Glaube im Alltag : Im Hurrikan des Lebens!

Udo Lindenberg feierte kürzlich seinen 75. Geburtstag. Im Zuge dessen erschien sein neuer Song „Mittendrin“. Darin heißt es: „Ey, willkomm‘n mittendrin, schönen Gruß hier aus dem Hurrikan … Und fragst dich wohin, dann springst du von außen nach innen“.

Von Hurrikanes wissen wir, dass sie wegen ihrer zerstörerischen Wirkung gefürchtet sind.
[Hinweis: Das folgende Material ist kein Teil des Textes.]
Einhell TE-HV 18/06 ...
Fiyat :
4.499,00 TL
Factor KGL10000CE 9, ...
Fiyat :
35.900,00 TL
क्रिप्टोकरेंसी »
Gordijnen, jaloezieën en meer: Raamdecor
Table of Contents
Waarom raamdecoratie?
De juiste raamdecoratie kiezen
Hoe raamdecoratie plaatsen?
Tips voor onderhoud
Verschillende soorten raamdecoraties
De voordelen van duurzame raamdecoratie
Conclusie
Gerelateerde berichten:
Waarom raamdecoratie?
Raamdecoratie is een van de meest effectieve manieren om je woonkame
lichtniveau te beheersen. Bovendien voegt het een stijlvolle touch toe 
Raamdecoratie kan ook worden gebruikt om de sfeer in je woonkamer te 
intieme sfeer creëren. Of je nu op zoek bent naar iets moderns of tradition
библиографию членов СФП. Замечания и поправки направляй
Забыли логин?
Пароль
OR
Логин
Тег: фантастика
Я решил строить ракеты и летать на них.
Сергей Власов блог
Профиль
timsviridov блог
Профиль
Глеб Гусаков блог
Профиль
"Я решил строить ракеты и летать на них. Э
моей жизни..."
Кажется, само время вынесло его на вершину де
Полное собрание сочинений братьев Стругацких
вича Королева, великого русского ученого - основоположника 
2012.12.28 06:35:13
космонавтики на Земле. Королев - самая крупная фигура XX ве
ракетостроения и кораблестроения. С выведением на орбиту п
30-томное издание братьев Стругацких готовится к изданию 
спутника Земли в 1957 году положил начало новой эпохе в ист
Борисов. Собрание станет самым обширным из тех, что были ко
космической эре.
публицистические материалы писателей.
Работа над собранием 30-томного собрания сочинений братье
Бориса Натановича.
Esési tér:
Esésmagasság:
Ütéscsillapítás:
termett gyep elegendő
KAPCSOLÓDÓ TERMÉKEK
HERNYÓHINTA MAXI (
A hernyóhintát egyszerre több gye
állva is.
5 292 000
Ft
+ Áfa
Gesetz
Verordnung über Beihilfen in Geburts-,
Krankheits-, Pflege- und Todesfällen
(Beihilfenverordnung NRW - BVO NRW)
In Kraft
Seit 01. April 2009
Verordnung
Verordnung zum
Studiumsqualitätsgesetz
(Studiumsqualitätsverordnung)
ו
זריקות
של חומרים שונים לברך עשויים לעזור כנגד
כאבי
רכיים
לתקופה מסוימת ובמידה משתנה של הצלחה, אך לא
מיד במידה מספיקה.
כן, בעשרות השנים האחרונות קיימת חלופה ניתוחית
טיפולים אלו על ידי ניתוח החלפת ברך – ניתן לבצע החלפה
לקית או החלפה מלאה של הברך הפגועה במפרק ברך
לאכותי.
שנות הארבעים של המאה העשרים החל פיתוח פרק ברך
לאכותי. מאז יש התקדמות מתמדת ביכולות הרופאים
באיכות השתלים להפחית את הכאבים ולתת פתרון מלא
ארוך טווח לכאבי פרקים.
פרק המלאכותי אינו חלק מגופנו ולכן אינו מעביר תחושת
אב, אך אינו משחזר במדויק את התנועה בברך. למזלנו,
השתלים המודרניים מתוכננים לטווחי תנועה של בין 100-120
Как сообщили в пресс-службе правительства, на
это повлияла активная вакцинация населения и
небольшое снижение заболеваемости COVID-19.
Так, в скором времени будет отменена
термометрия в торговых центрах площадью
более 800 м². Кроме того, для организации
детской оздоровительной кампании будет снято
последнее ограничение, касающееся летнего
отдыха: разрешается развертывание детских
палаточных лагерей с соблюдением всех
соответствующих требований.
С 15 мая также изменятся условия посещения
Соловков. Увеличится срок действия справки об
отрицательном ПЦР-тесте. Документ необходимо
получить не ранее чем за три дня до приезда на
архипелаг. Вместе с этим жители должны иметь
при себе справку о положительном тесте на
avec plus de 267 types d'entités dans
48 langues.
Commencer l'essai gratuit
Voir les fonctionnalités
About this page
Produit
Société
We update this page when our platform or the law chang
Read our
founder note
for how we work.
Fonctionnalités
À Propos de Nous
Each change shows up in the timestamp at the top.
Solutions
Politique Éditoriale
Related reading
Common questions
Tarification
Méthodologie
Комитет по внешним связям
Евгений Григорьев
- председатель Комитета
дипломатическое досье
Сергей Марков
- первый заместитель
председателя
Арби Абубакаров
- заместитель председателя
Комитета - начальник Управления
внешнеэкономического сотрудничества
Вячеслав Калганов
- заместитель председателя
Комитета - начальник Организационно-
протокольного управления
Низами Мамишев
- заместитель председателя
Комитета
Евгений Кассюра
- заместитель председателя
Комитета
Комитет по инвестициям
Aber während rundherum der Sturm tobt, ist es in der Mitte des Hurrikans, in seinem Auge, windstill und trocken. Die Aussage von Udo Lindenberg in seinem Songtext macht also durchaus Sinn, denn aus der ruhigen Mitte eines tosenden Sturmes lässt es sich wahrhaftig gut grüßen. Und jemand, der auf 75 Jahre seines Lebens zurückblicken kann, hat sicher häufig die Erfahrung gemacht, dass es gut ist, sich Ruhe zu gönnen und bewusst zurückzunehmen, also die eigene Mitte zu finden, wenn der Sturm des Lebens wieder einmal allzu sehr um einen herum tobt. So sinkt der Druck, den andere oder man selbst auf sich ausübt, genauso rapide ab wie der Luftdruck in einem Hurrikan vom Rand Richtung Mitte.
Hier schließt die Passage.